- Court: House of Lords
- Full case name: Alan Miller and Melissa Miller
- Decided: 24 May 2006
- Citation: [2006] UKHL 24
- Cases cited: White v White [2001] 1 A.C. 596, SRJ v DWJ (Financial Provision) [1999] 2 FLR 176, R v R [1992] 1 AC 599, Foster v Foster [2003] EWCA Civ 565; [2003] 2 FLR 299, Leslie v Leslie [1911] P 203, Cornick v Cornick (No 3) [2001] 2 FLR 1240, Minton v Minton [1979] AC 593
- Legislation cited: Matrimonial Causes Act 1973, Family Law (Scotland) Act 1985, Matrimonial Causes Act 1866, Matrimonial and Family Proceedings Act 1984, Family Law Act 1996, Divorce (Scotland) Act 1976, Divorce Jurisdiction, Court Fees and Legal Aid (Scotland) Act 1983, Welfare Reform and Pensions Act 1999, Family Law (Scotland) Act 2006, Matrimonial Proceedings and Property Act 1970, Pensions Act 1995

Case history
- Subsequent action: None

Court membership
- Judges sitting: Lord Nicholls of Birkenhead, Lord Hoffman, Lord Hope of Craigshead, Baroness Hale of Richmond, and Lord Mance

Keywords
- Divorce; Financial provision; Matrimonial property

= Miller v Miller =

Miller v Miller 2006 (House of Lords) is a divorce (property settlement) case between Alan Miller and Melissa Miller. He is an asset manager in the City of London who had a fortune of some £30m (per The Times - which says 17.5m in property plus 18.5 in shares). Melissa was entitled to £5 million of her former husband's assets after just two years and nine months of marriage, no children, the Law Lords ruled.
Five Law Lords agreed that the benchmark for division should be equal shares - save in certain circumstances - no matter how short the marriage. They said that to achieve fairness at the end of a marriage, the courts should look to three main considerations: financial needs, compensation, and equal sharing.

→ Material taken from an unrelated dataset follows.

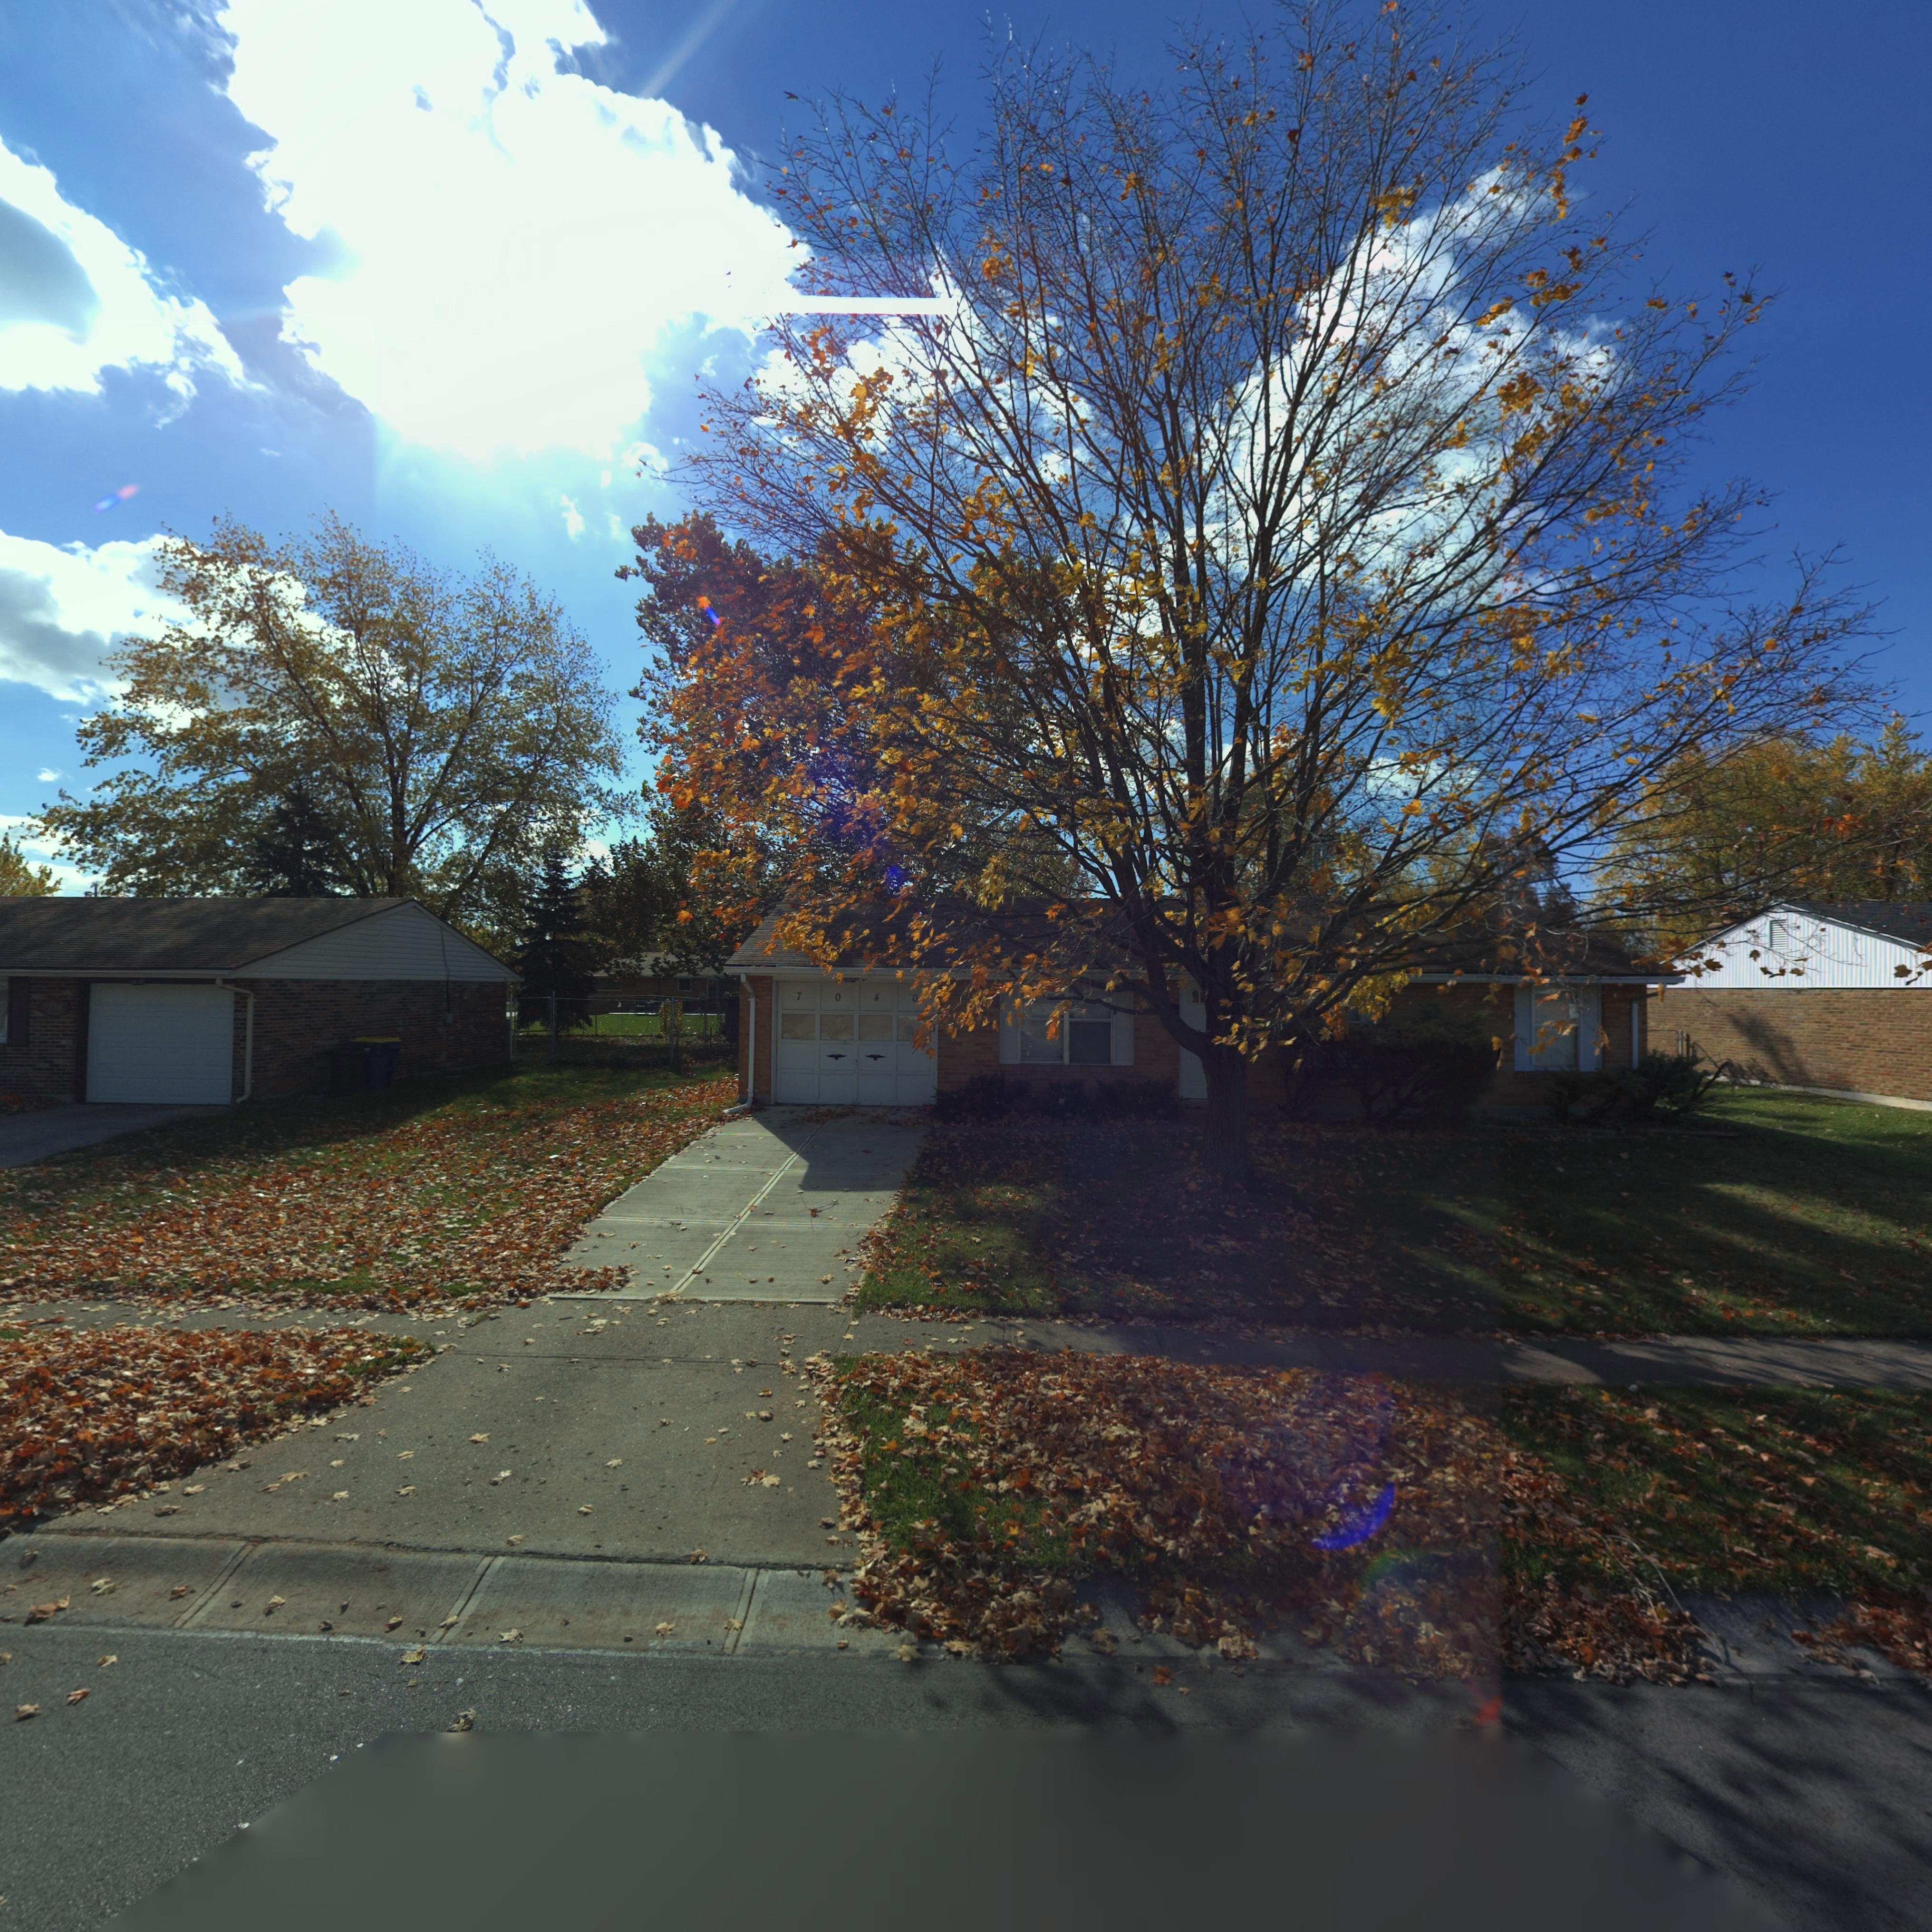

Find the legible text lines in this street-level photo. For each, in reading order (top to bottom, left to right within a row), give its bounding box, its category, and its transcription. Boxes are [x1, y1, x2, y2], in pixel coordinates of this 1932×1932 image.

[795, 991, 919, 1004] StreetNumber: 7*0*4*0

McFarlane v McFarlane [2006] was a conjoined appeal. This case similarly dealt with a high earning husband, but it concerned a long term marriage. At issue was the wife's periodic payments as compensation for the disparity in earning capacity that existed at the end of the marriage. The wife was awarded 250,000 p.a. for 5 years and potentially for life. There were children in that case.